Nancy didn’t believe her. She was one of several people in town starting to question her pregnancies. At the same time, a majority of the people in her close circle—all four of her kids and her husband—believed it was for real: she was going to have a baby.
“Well,” she said to Nancy, “I’m going shopping in Topeka.”
Minutes later, she took off.
While driving, she phoned home. Rebecca, up and about now, getting ready for school, answered.

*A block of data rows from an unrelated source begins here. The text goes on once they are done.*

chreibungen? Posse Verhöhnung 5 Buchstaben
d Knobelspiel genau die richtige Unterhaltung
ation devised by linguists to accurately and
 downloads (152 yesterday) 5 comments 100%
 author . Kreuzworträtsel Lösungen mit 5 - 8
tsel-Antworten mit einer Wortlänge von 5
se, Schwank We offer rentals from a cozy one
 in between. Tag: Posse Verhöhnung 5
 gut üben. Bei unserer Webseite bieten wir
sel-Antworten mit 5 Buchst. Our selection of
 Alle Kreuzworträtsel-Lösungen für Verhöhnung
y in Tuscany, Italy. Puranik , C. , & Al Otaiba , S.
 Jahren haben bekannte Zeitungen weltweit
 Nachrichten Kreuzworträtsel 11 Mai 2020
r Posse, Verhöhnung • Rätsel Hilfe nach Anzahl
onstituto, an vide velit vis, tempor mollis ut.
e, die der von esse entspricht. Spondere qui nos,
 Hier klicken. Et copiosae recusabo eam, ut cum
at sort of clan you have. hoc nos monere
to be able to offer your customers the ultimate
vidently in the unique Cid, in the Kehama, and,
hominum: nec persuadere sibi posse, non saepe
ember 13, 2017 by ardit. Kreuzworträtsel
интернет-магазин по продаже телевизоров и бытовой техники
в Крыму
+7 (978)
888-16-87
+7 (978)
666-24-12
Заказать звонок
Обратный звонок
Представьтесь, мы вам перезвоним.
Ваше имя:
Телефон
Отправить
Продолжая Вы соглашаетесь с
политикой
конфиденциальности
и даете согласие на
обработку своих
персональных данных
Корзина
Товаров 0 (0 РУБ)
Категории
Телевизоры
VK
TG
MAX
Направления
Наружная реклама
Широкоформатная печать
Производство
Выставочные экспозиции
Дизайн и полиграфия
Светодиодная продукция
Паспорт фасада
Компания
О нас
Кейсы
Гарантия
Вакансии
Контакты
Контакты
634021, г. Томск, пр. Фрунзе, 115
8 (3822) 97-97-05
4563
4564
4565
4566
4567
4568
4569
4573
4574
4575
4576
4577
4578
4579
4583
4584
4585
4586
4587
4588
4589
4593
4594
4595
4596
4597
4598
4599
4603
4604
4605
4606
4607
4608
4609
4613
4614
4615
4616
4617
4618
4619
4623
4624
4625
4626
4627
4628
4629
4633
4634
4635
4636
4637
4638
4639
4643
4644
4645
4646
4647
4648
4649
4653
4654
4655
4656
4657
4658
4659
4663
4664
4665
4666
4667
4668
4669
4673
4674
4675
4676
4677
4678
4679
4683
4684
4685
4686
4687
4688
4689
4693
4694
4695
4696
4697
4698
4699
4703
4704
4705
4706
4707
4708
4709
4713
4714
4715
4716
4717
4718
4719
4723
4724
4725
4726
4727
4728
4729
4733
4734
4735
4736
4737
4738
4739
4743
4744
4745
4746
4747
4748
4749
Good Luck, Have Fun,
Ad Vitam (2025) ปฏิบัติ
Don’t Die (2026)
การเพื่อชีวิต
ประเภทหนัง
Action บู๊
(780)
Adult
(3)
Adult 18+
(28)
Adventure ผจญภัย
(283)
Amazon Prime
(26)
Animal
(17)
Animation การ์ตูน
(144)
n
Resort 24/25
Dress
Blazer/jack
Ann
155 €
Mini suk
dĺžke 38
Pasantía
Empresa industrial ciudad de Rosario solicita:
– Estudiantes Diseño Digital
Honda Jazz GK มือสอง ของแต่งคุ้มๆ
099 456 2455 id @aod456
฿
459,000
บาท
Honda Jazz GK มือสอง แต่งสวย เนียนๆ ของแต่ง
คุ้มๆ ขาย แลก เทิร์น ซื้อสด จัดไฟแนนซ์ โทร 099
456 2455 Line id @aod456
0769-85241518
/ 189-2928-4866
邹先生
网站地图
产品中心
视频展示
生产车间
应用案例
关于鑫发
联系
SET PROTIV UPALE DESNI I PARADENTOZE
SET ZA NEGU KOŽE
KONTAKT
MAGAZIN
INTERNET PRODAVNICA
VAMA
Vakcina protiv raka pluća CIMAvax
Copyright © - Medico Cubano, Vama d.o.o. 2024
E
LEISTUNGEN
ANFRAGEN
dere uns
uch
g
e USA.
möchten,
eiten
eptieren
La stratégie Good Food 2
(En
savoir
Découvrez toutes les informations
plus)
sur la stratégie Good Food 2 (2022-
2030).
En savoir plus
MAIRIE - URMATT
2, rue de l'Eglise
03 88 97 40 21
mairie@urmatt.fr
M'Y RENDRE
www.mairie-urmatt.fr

“I’m on my way into town to go shopping. Any idea yet what I might get Kayla?”
“No, Mom. Sorry.”
“Okay, we’ll talk later.”
“Right, Mom.”
“I’ll call you this afternoon.”
“You okay?”
“I’m fine. My water is going to break. I can feel it.”
4
Hours after Darlene Fischer left Casey’s General Store in Lyndon, a few people spotted her in a Maryville, Missouri, Wal-Mart, about fourteen miles east of Skidmore, almost two hundred miles north of her home in Kansas. Those hours between the time she left Casey’s and ended up in Maryville were unaccounted for. No one seemed to know what she did or where she went.
Back in Kansas, at home, she and her husband had turned a small upstairs room into a nursery for the approaching baby. The walls were painted a soft vanilla white; she pasted stickers from the Disney animated film The Lion King over the fresh paint: light purple elephants with yellow ears, yellow Simba lion cubs, green butterflies, green and purple dragonflies. It was cute. Comfortable. The perfect soft setting for a newborn. On one side of the room against the wall was an oak-railed crib with blankets and sheets matching the stickers. A nightlight sat on a table in the corner of the room next to a changing station packed with fresh T-shirts, blankets, sheets, and a brand-new bag of Pampers. A baby carrier was usually kept inside the crib, ready and waiting (in fact, she had it with her that afternoon in Maryville; it was sitting in the car beside her). Considering the neutral colors she chose, one might be inclined to think she didn’t know if a girl or boy was forthcoming. She wanted a girl. There was no doubt about it. Having a daughter had become another obsession of hers lately. The only hint the nursery provided that a girl was imminent was a Minnie Mouse diaper holder hanging off one corner of the changing station. Other than that, the colors she chose would work for a girl or a boy.